One of the biggest challenges for creative writing graduate students who are also TAs is time management. Depending on class size and the number of courses you'll be assigned to teach, you could be grading twenty to fifty papers every few weeks. That's a lot of time spent reading, let alone grading. TAs also are usually required to hold office hours, which are more time spent away from your own creative endeavors. From the beginning, work to develop a schedule for grading papers. Get a sense of your own rhythm and endurance: How many papers can you read before you begin to glaze over? What is your best reading time? What is your best writing time? Once you have a sense of this, make a schedule that is most productive for your working style and be vigilant about sticking to it. While grading takes time and energy, so does worrying about the huge pile of papers you've let build up on your coffee table.

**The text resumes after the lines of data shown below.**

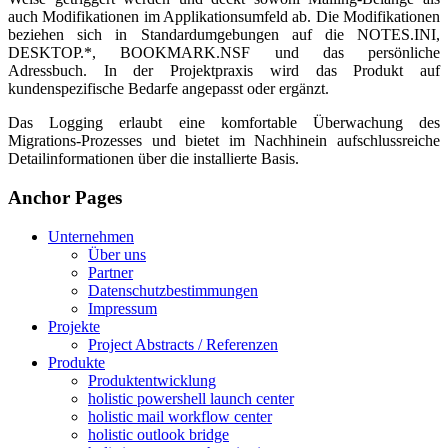
auch Modifikationen im Applikationsumfeld ab. Die Modifikationen
beziehen sich in Standardumgebungen auf die NOTES.INI,
DESKTOP.*, BOOKMARK.NSF und das persönliche
Adressbuch. In der Projektpraxis wird das Produkt auf
kundenspezifische Bedarfe angepasst oder ergänzt.
Das Logging erlaubt eine komfortable Überwachung des
Migrations-Prozesses und bietet im Nachhinein aufschlussreiche
Detailinformationen über die installierte Basis.
Anchor Pages
Unternehmen
Über uns
Partner
Datenschutzbestimmungen
Impressum
Projekte
Project Abstracts / Referenzen
Produkte
Produktentwicklung
holistic powershell launch center
holistic mail workflow center
holistic outlook bridge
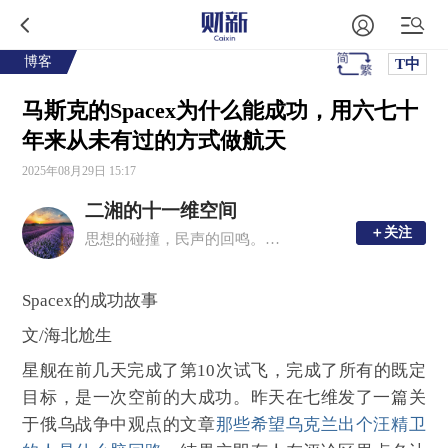
博客
T中
马斯克的Spacex为什么能成功，用六七十
年来从未有过的方式做航天
2025年08月29日 15:17
二湘的十一维空间
＋关注
＋关注
思想的碰撞，民声的回鸣。理性思考，感性文字。
Spacex的成功故事
文/海北尬生
星舰在前几天完成了第10次试飞，完成了所有的既定
目标，是一次空前的大成功。昨天在七维发了一篇关
于俄乌战争中观点的文章
那些希望乌克兰出个汪精卫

Most programs have established methods for determining how well you're performing in the classroom. Some institute peer visits during which fellow TAs attend one or more of your classes and give you feedback on how they think you're doing. These can prepare you for formal assessments, during which a faculty member observes your class and later submits a written evaluation to the department under which your classes fall. Finally, your students usually have a chance to weigh in through end-of-semester evaluations, which are also submitted to the department. Such evaluations are usually shared with you. Take any feedback you receive seriously; there's always room for improvement. And a poor overall evaluation may threaten your receiving a reappointment for the subsequent year.

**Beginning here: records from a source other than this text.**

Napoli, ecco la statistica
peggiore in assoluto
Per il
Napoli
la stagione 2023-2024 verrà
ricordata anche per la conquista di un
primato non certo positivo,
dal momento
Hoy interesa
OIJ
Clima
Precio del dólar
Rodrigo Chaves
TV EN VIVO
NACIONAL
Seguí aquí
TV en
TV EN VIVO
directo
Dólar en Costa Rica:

Being a TA is a serious and important responsibility. Doing it well often draws from the same energy source that feeds your own writing. So it's crucial to strive for balance between doing your best in the classroom and at your writing desk. But having teaching experience under your belt can be a tremendous boon postgraduation. If nothing else, it gives you a sense of whether teaching is a career path you want to pursue. The skills you learn along the way can also be applied to other occupations that involve leadership, the training of others, and public speaking. Perhaps most valuable, being a TA gives you the chance to help cultivate a wider appreciation for writing, and reading, in the public at large—and to build the audience for your own future contributions.